Work order:
Could the data below please be reproduced word for word, without the pictures?

Supplied records:
[Start of section]
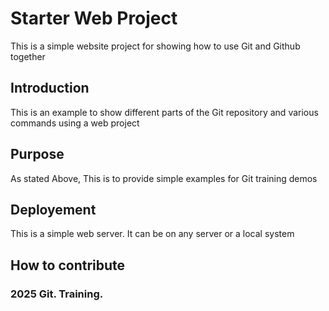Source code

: # Starter Web Project

This is a simple website project for showing how to use Git and Github together

## Introduction
This is an example to show different parts of the Git repository and various commands using a web project
## Purpose
As stated Above, This is to provide simple examples for Git training demos
## Deployement
This is a simple web server. It can be on any server or a local system
## How to contribute
### 2025 Git. Training.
[End of section]
Task result:
Source code

: # Starter Web Project

This is a simple website project for showing how to use Git and Github together

## Introduction
This is an example to show different parts of the Git repository and various commands using a web project
## Purpose
As stated Above, This is to provide simple examples for Git training demos
## Deployement
This is a simple web server. It can be on any server or a local system
## How to contribute
### 2025 Git. Training.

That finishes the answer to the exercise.